- [What you will do]: A verbatim transcript of the data below is required, images omitted.

Version comparison data:
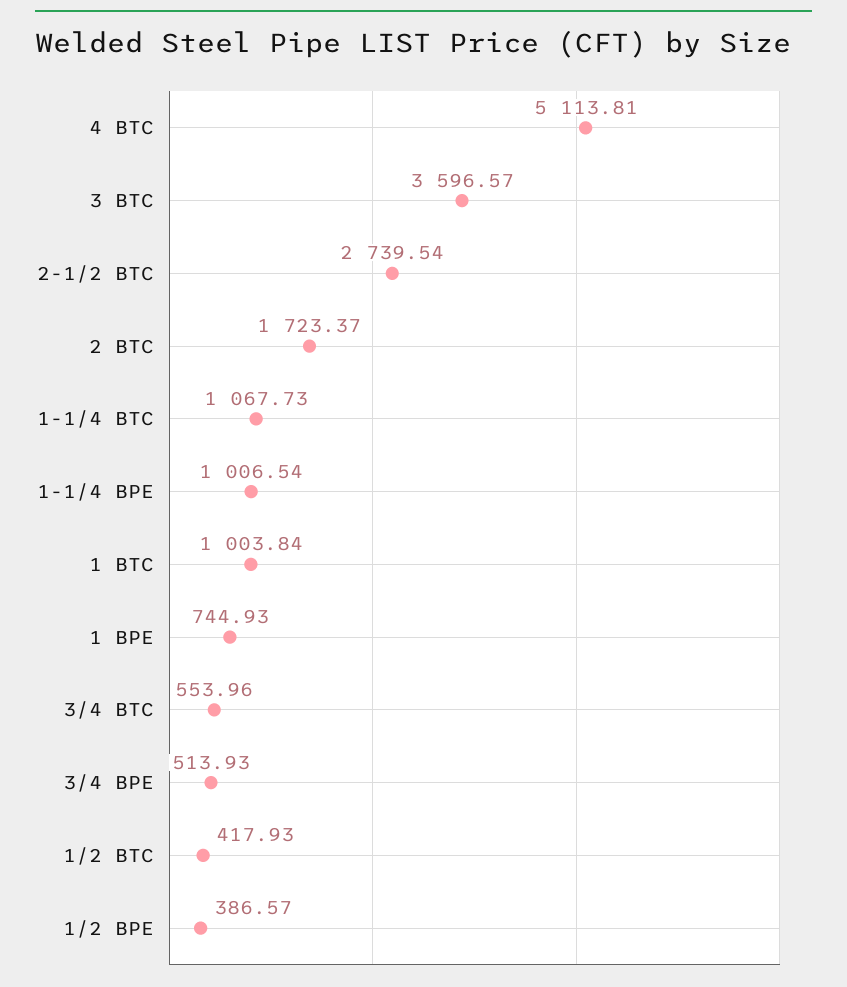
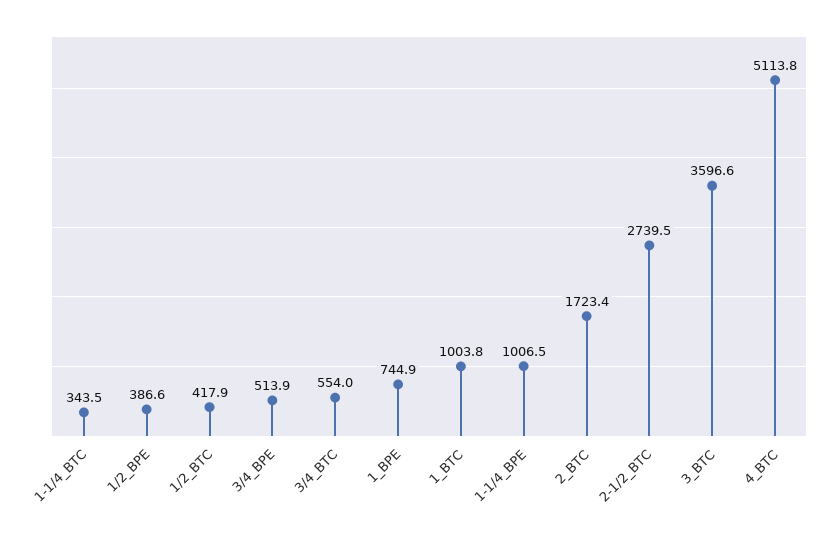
  {
    "4 BTC": 5113.81,
    "3 BTC": 3596.57,
    "2-1/2 BTC": 2739.54,
    "2 BTC": 1723.37,
-   "1-1/4 BTC": 1067.73,
+   "1-1/4 BTC": 343.5,
    "1-1/4 BPE": 1006.54,
    "1 BTC": 1003.84,
    "1 BPE": 744.93,
    "3/4 BTC": 553.96,
    "3/4 BPE": 513.93,
    "1/2 BTC": 417.93,
    "1/2 BPE": 386.57
  }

- [Response area]:
  {
    "4 BTC": 5113.81,
    "3 BTC": 3596.57,
    "2-1/2 BTC": 2739.54,
    "2 BTC": 1723.37,
-   "1-1/4 BTC": 1067.73,
+   "1-1/4 BTC": 343.5,
    "1-1/4 BPE": 1006.54,
    "1 BTC": 1003.84,
    "1 BPE": 744.93,
    "3/4 BTC": 553.96,
    "3/4 BPE": 513.93,
    "1/2 BTC": 417.93,
    "1/2 BPE": 386.57
  }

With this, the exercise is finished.